Negotiating the Wilderness of Bounded Rationality through Robust Policy

We show how the “wilderness of non-rationality" posed for the policymaker may be negotiated by designing a robust Taylor-type monetary rule across a RE NK model and competing behavioural alternatives. The latter consist of a model with “Euler learning" and a bounded rational one with myopia due to Gabaix (2020). For the former expectations of endogenous variables take the form of a general heuristic rule, encompassing simple adaptive expectations, that is supported by an experiment study. This gives four competing NK models, the benchmark one with rational expectations (model RE), Euler learning with a simple adaptive expectations heuristic rule (model EL-SAE), Euler learning with the general rule (model EL-GAE) and the Gabaix bounded rational model (model BR). In our novel forward-looking approach, policymakers weight models based on relative forecasting performance rather than Bayesian model averaging. Our main results are: first, three models completely dominate model EL-SAE with weights wRE = 0.4, wEL−GAE = 0.32 and wEL−BR = 0.28. Second, whereas Bayesian model averaging would design a welfareoptimized rule that hits the ZLB with a probability solely based on the Gabaix model, we find that our prediction pool using these weights choice has a significant impact on the robust optimized rule.

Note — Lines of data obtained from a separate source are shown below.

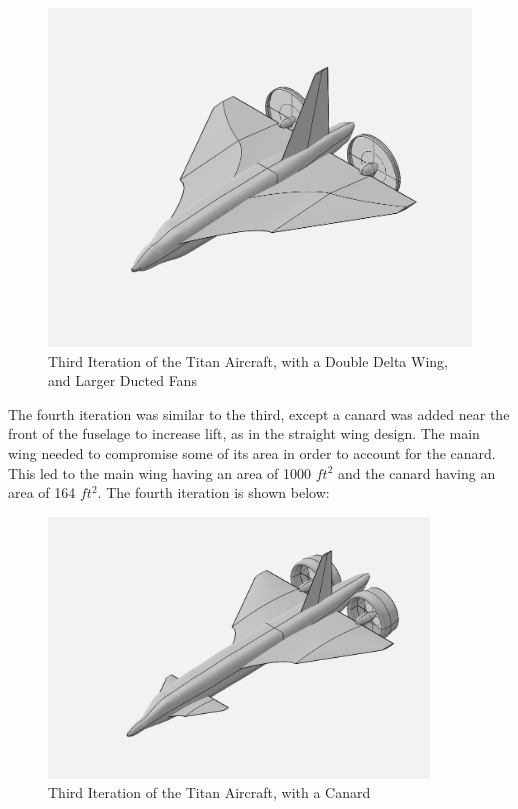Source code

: \documentclass{article}
\begin{document}
 \begin{figure}[H]
 \centering 
    \includegraphics [scale = 0.7]{Figures/TitanLanderv2.png}
    \caption{Third Iteration of the Titan Aircraft, with a Double Delta Wing, and Larger Ducted Fans}
    \label{fig:TitanLanderv2}
\end{figure}

The fourth iteration was similar to the third, except a canard was added near the front of the fuselage to increase lift, as in the straight wing design. The main wing needed to compromise some of its area in order to account for the canard. This led to the main wing having an area of 1000 ${ft^{2}}$ and the canard having an area of 164 ${ft^{2}}$. The fourth iteration is shown below: 

\begin{figure}[H]
    \centering
    \includegraphics[width = 0.90\textwidth]{Figures/TitanLanderv6.png}
    \caption{Third Iteration of the Titan Aircraft, with a Canard}
    \label{fig:TitanLanderv6}
\end{figure}
\end{document}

Third, there are significant differences between the optimized rules for each model separately highlighting the need for seeking a robust rule. Fourth, we find that robust optimized rule found using optimal pooling weights is very close to the price level rule. This confirms good robustness properties of such a rule found in other studies. Finally to achieve a probability of hitting the ZLB constraint on the nominal interest rate of 5% per quarter, the robust optimal rule requires a target (steady-state) net inflation annual rate of between 3% and 4%.